• PROVIDED TEXT
==================================================

Screenshot 2017-03-06 23.26.06.png
 
I mean, more BC is better to a certain extent. Your rifle/caliber needs to be able to push the bullet at a reasonable speed.

i.e. You don't want to shoot a 230gr Berger Hybrid out of a .308 as it will be crawling down range.
 
Interesting read, thanks for posting. I guess there is a reason why FTR shooters are only using 185 gr and heavier bullets, with the 200 gr Berger being very popular. The 215 Berger also works well, even though the MV is low, it will still outperform a 155 at 3000 fps at wind drift. But FTR is static 1000 yard shooting, so a faster, lighter bullet might be better for PRS and similar events. But for pure LR shooting, I would say the higher the BC the better.
 
I mean, more BC is better to a certain extent. Your rifle/caliber needs to be able to push the bullet at a reasonable speed.

i.e. You don't want to shoot a 230gr Berger Hybrid out of a .308 as it will be crawling down range.

I agree. In my simple mind, I equate BC with efficiency. It retains speed better than a lower BC.

==================================================

• MATERIAL SUPPLIED
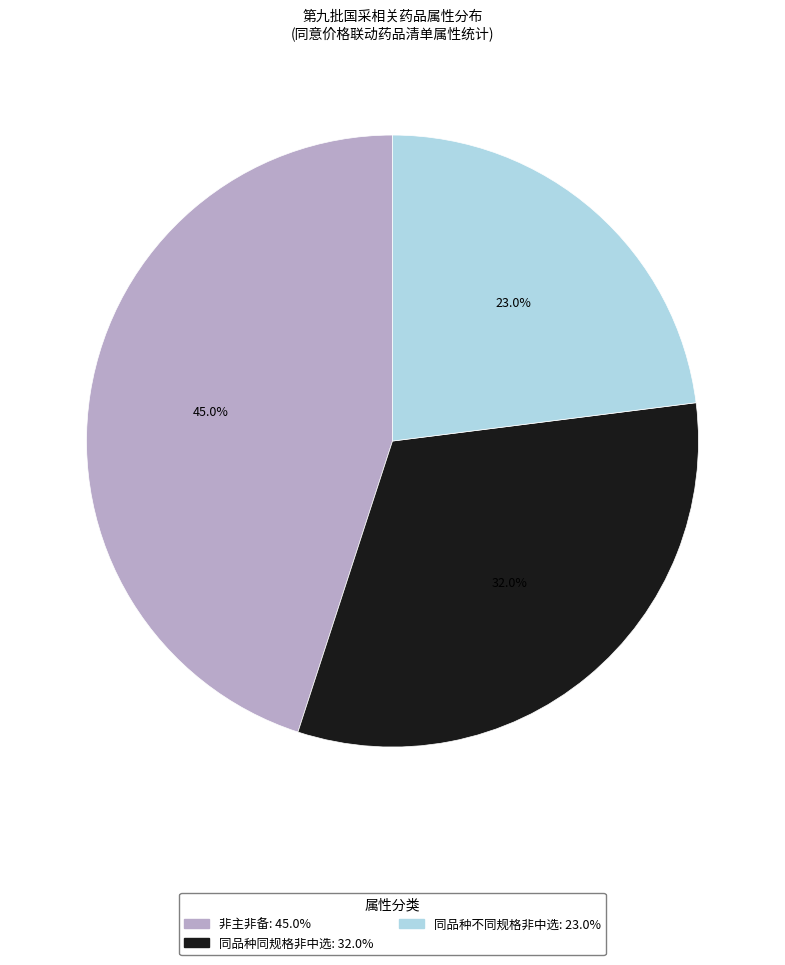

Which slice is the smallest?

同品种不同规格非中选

==================================================

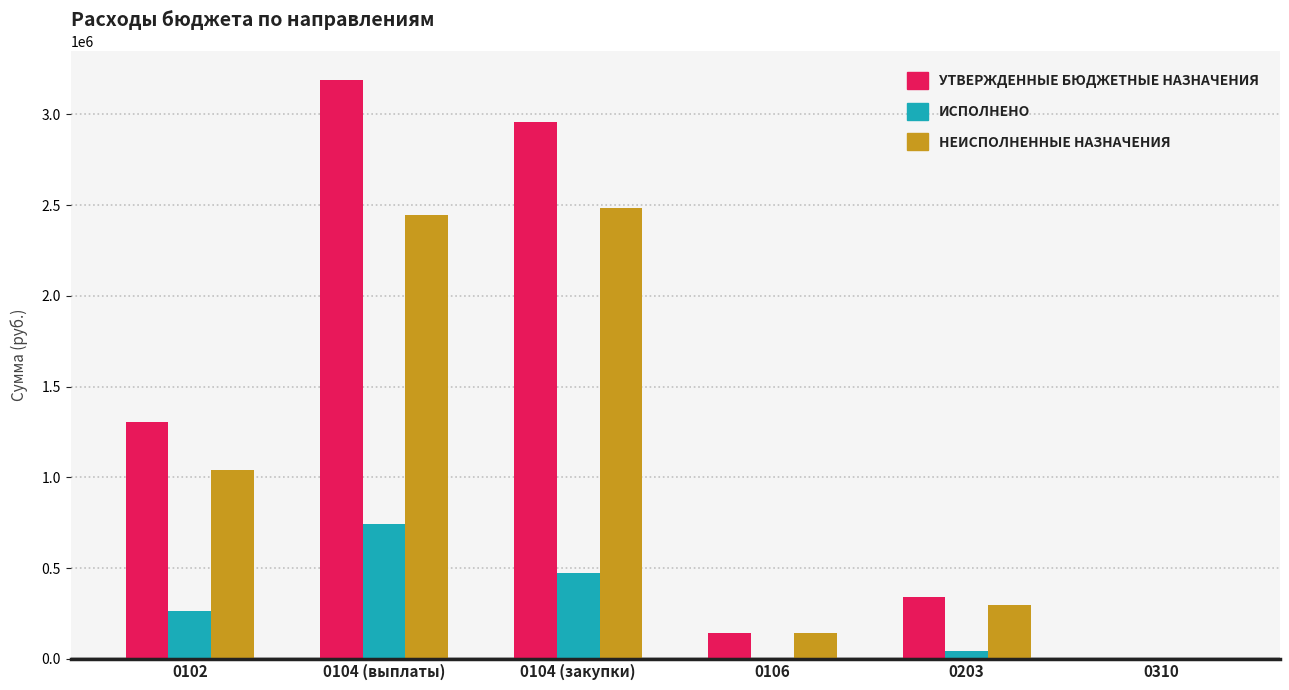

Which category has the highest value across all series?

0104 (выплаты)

==================================================

• SET OF TASKS
(a) Rewrite the stretch of the rifle-bullet discussion from "Screenshot 2017-03-06 23.26.06.png" through "BC the better.", replacing "Berger" with "Sierra".
(b) Continue the forum discussion about bullet ballistic coefficients from its last post onward.

• ANSWERS FOR THE EXERCISE
(a)
Screenshot 2017-03-06 23.26.06.png
 
I mean, more BC is better to a certain extent. Your rifle/caliber needs to be able to push the bullet at a reasonable speed.

i.e. You don't want to shoot a 230gr Sierra Hybrid out of a .308 as it will be crawling down range.
 
Interesting read, thanks for posting. I guess there is a reason why FTR shooters are only using 185 gr and heavier bullets, with the 200 gr Sierra being very popular. The 215 Sierra also works well, even though the MV is low, it will still outperform a 155 at 3000 fps at wind drift. But FTR is static 1000 yard shooting, so a faster, lighter bullet might be better for PRS and similar events. But for pure LR shooting, I would say the higher the BC the better.

(b)
Another example is to compare a modern BTHP on the G1 vs G7 drag scale. Look at at the further ranges and notice how the G1 scale will start to show more drop than the G7. The two curves start to separate as the G1 doesn't recognize the efficiency of the higher BC modern projectile.

 
The point of the article is that there is no "reasonable speed". A 300 SMK at 2163 fps will out perform a 168 at 2866 fps. Drop will be higher, but wind drift will be less. As long as you know the range exactly, drop can always be dialed. So for known distances and prone matches where recoil is less of an issue, the heavier bullets are more likely to win. This is assuming the bullets have the same form factor of course.

Now in PRS style shooting, with barricades, and the occasional UKD range, velocity is very helpful.
 
Yup, the math doesn't lie here. I checked with JBM, even in a 308 a 230 Berger will drift less than the excellent 185 Berger, when they both are driven at the same pressures (I used 2700 fps for the 185 and 2400 for the 230). This is a known fact in the FTR game. The 230 woudln't exactly fit in a mag though.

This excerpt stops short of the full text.